What is required
Transcribe the lines below exactly. No image belongs in the transcription.
[Opening Source material section]
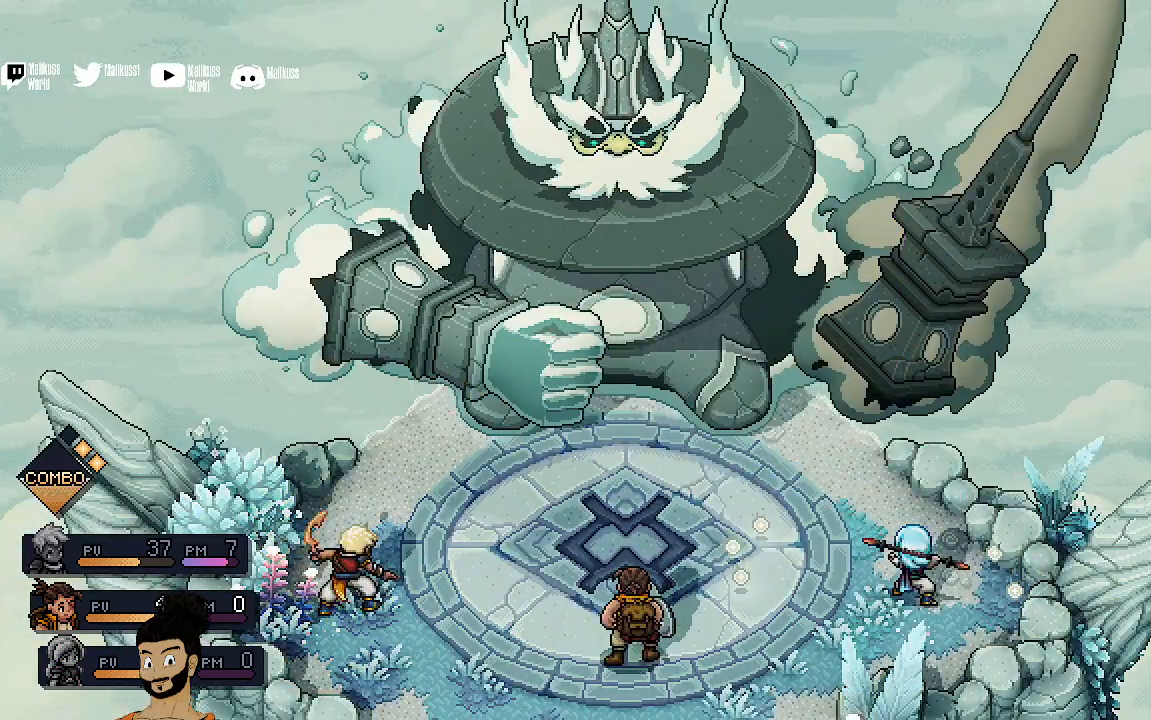
{"buttons": [], "left_stick": "center", "events": []}
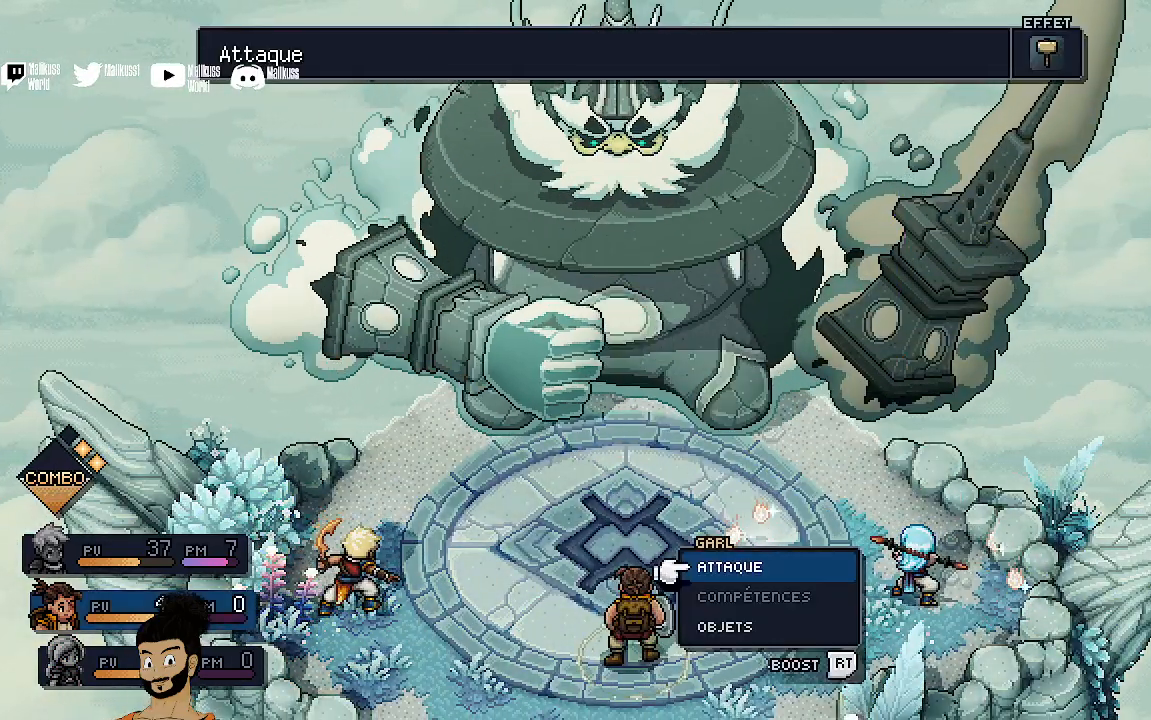
{"buttons": [], "left_stick": "center", "events": [[400, "A", "down"], [500, "A", "up"]]}
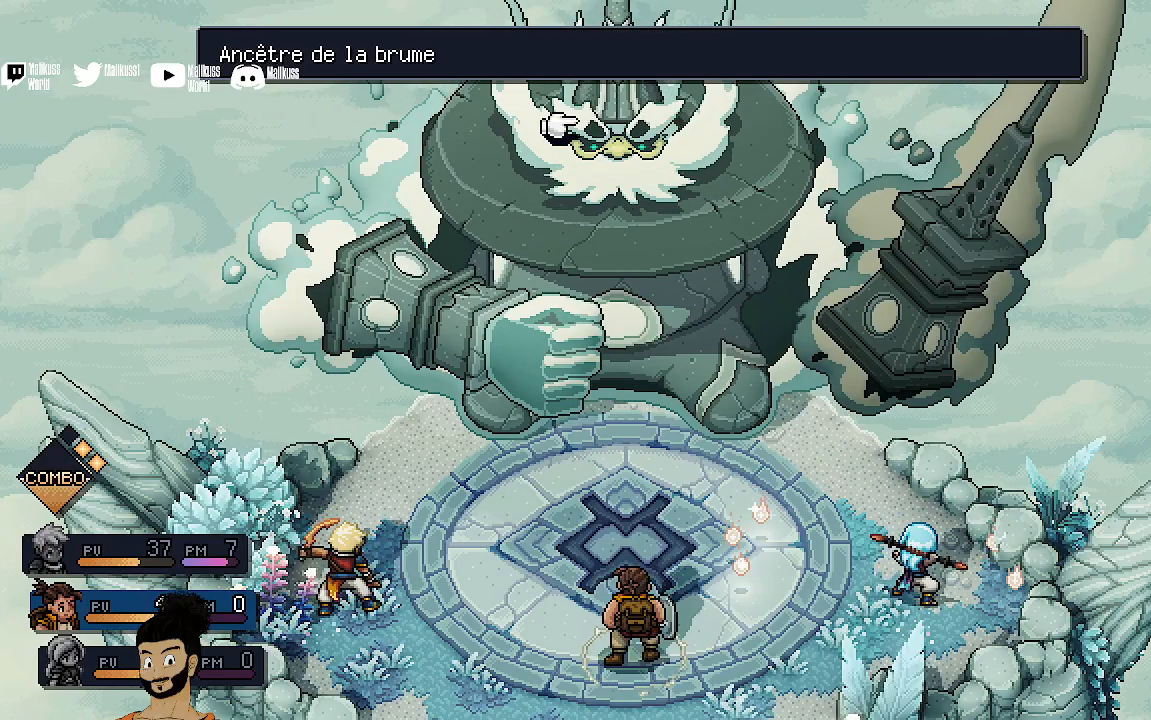
{"buttons": [], "left_stick": "center", "events": []}
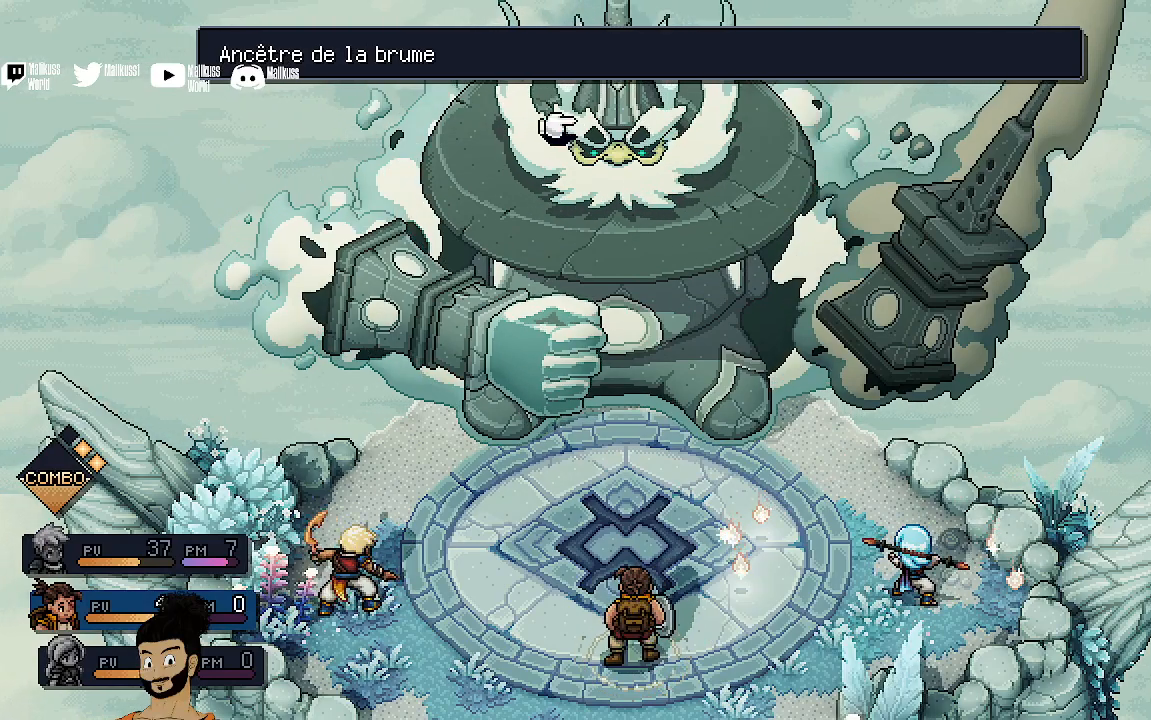
{"buttons": [], "left_stick": "center", "events": []}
[Closing Source material section]
Answer space
{"buttons": [], "left_stick": "center", "events": []}
{"buttons": [], "left_stick": "center", "events": [[400, "A", "down"], [500, "A", "up"]]}
{"buttons": [], "left_stick": "center", "events": []}
{"buttons": [], "left_stick": "center", "events": []}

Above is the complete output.